All in all, all the changes to the mschap module config that I did to recieve Access-Accept from radtest -t mschap testaccount mypass 127.0.0.1 0 testing123 on a Debian Buster box running Samba as an AD DC and Freeradius are in the following diff:

diff --git a/freeradius/3.0/mods-available/mschap b/freeradius/3.0/mods-available/mschap
index d7efcb1..e297ed4 100644
--- a/freeradius/3.0/mods-available/mschap
+++ b/freeradius/3.0/mods-available/mschap
@@ -21,12 +21,12 @@ mschap {
        # if mppe is enabled require_encryption makes
        # encryption moderate
        #
-#      require_encryption = yes
+       require_encryption = yes

        # require_strong always requires 128 bit key
        # encryption
        #
-#      require_strong = yes
+       require_strong = yes

        # The module can perform authentication itself, OR
        # use a Windows Domain Controller.  This configuration
@@ -81,8 +81,8 @@ mschap {
        # or later to be installed. Make sure that ntlm_auth above is
        # commented out.
        #
-#      winbind_username = "%{mschap:User-Name}"
-#      winbind_domain = "%{mschap:NT-Domain}"
+       winbind_username = "%{mschap:User-Name}"
+       winbind_domain = "%{%{mschap:NT-Domain}:-MYDOMAIN}"

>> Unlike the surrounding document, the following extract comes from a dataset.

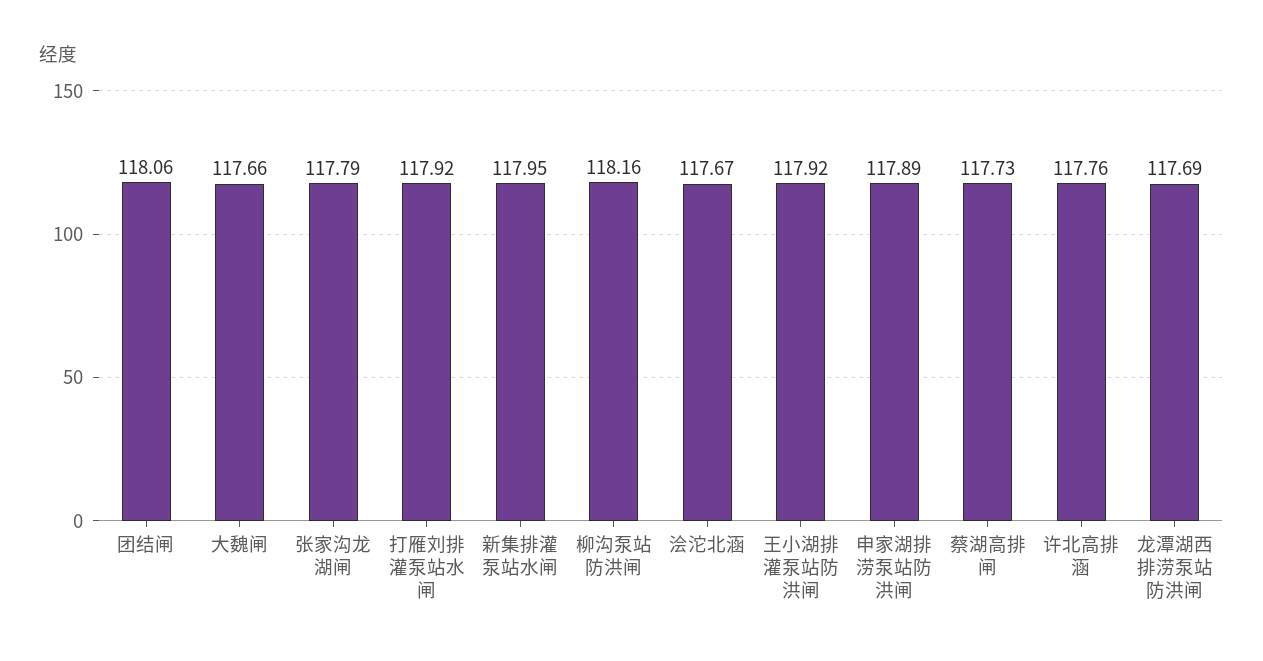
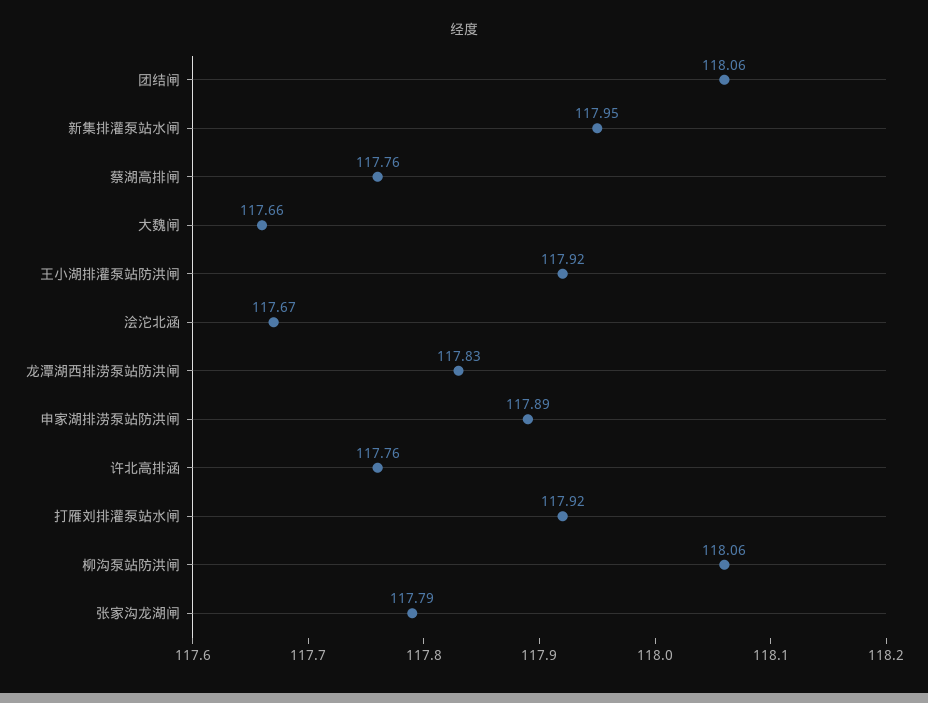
柳沟泵站防洪闸: 118.16 -> 118.06
蔡湖高排闸: 117.73 -> 117.76
龙潭湖西排涝泵站防洪闸: 117.69 -> 117.83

        # When using single sign-on with a winbind connection and the
        # client uses a different casing for the username than the
@@ -91,7 +91,7 @@ mschap {
        # user in the correct casing in the backend, and retry
        # authentication with that username.
        #
-#      winbind_retry_with_normalised_username = no
+       winbind_retry_with_normalised_username = yes

        #
        #  Information for the winbind connection pool.  The configuration

(Please note that winbind_retry_with_normalised_username is probably irrelevant in this testing context.)

MYDOMAIN is the domain name in the classic NT4-form, not in the Kerberos-like DOMAIN.TLD form. Even if you’re not running Freeradius straight on the DC, the actual mschap module config of Freeradius should still be the same, as long as the server has joined the domain properly. If the DC is Windows, then there is obviously no smb.conf, but the ability to use NTLMv1 is dependent of the domain functional level and whether the user belongs to a protected user group.

Note that if MSCHAPv2 is going to be used for Wi-Fi authentication, it should only be used inside mutually authenticated tunnels to guard against fake access points. For the EAP types, see Wikipedia and for a summary of client restrictions, see the second answer in Why would you use EAP-TTLS instead of PEAP?